I used to be the lobbyist for Planned Parenthood of Utah. Yes, that is correct, I used to get paid to talk about sex with the Utah Legislature. It was a lovely job that most people think is a bit like sucking on lemons with no sugar on them. For me it was like a luscious orange, sweet and juicy, the most rewarding job I have ever had.
Of course I haven’t done it for six years and so naturally hindsight is making it seem much more delightful that it inevitably was. To tell the truth it was hard. It was the hardest thing I had ever done in my life. There were so many emotions to navigate, so many personalities to negotiate, it was like that picture from the haunted house in Disneyland where the girl has her pretty dress and her parasol and as the picture reveals itself she is on a tightrope and there is an alligator underneath her with his mouth gaping wide open waiting for her to fall in.
What I wore to work became an obsession. I am a very tall woman, with very big boobs and curves that go on for days and days. Long feet with even longer legs.
I had a presence about me that was a bit like an uncontrolled forest fire.
Oodles of passion, passion for days and days and days with very little control over my emotions. I was in my 30’s. This was my first real adult job. I wanted to be taken very seriously, I wanted to not be taken seriously at all.
I wanted to FEEL fancy and glamorous.
I wanted everyone in Utah to THINK I was fancy and glamorous. I wanted ultimate power and control and what I wore became entirely reflective of that notion.
What I wore wasn’t just about my clothes. I mean sure, the clothes were super important. I needed office clothes, legislature clothes, casual Friday clothes, and I needed clothes to wear to the bar and out to dinner. Everyone knew who I was. I was on TV and in the papers at least once a month. Three entire pages of my CV are dedicated to my media appearances. I had a personal shopper at Nordstrom and a gay shoe boy at Nordstrom. I had Memorie the hair goddess who was in a punk rock band and sang a song called “Fucking Tourette’s”. I had a Mac drag queen and a car guy. I had a realtor and a coffee man. What I wore wasn’t just about my clothes, it was about my everything.
The Utah Legislature was a unique political body that only worked part time. The legislative session would run for 45 days in the dead of winter. January-March I was up on the hill every single day. There was snow, there was sludge, there was mind and finger numbing cold and every lobbyist on that hill was a damn fashion plate. I had to fit in and at the same time I had to stick out. I had to wear the right amount of sassy with the right amount of demure.
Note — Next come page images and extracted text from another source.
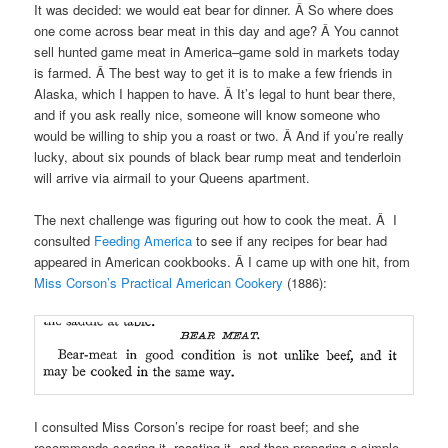
It was decided: we would eat bear for dinner. Â So where does
one come across bear meat in this day and age? Â You cannot
sell hunted game meat in America–game sold in markets today
is farmed. Â The best way to get it is to make a few friends in
Alaska, which I happen to have. Â It’s legal to hunt bear there,
and if you ask really nice, someone will know someone who
would be willing to ship you a roast or two. Â And if you’re really
lucky, about six pounds of black bear rump meat and tenderloin
will arrive via airmail to your Queens apartment.
The next challenge was figuring out how to cook the meat. Â I
consulted
Feeding America
to see if any recipes for bear had
appeared in American cookbooks. Â I came up with one hit, from
Miss Corson’s Practical American Cookery
(1886):
I consulted Miss Corson’s recipe for roast beef; and she
recommends searing it, roasting it, and then preparing a simple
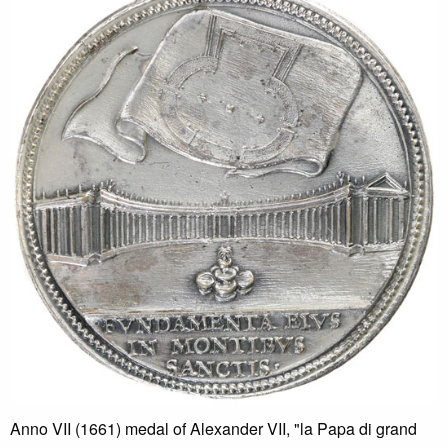
Anno VII (1661) medal of Alexander VII, "la Papa di grand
I drove a white jeep with a sticker on the back of it that said “Hummer escape pod”. When parking was scarce and spots had been taken up by giant mounds of snow that had been shoveled off the road I would park on top of those hills then climb down them in my high heeled boots and fishnet tights, hoping upon hope I would not fall on my face or rip a hole in my skirt/shoes/pantyhose/coat.
On days I was ready to go to war my cleavage would come out. Those days were set aside especially to kill nasty abortion bans and bills that eviscerated women’s rights.
On those days just enough cleavage would be exposed, a subtle hint off the top, like a nice wine bouquet.
The amount of skin was meant to confuse and leave people wondering if they had seen what they thought they had. High heels with enough leverage that most of the men on the hill would have no choice but to look straight down into my heaving bosom, which most of them did. This was a pain in the ass in the snow. It was slushy and wet the entire 45 days of the session. Feet would get wet, sensible shoes weren’t an option in this lobbyist fashion show.
Obviously what I wore was entirely intentional; it always got me what I wanted no matter which gender I was talking to. My former boss called my cleavage my “power”. The lobbyists knew when the shirts that showed the boobs came out to step aside; Missy was on the warpath, long legs ready for battle. I became legendary, Adriana (name changed to protect the innocent) who was an expert professional lobbyist became my arch fashion enemy. I was so jealous of her it was petty and childish, total elementary school insanity. Every day I would try to outdo her glamor. We would circle each other like lions around a kill, where did you get that bag? Is that Prada? YSL? Oh I see you went with Kate Spade this year, going for a more conservative look? Fortunately we both respected each other immensely as professionals, our shared love of fashion broke down barriers between us so that with her conservative colleagues I became respected and liked, in turn they would do my work with legislators that I couldn’t access.
What I wore on the hill was my success. My nice house and my nice car. My nice clothes with my nice shoes and my expensive hair. I passed laws and killed even more. What I wore was me.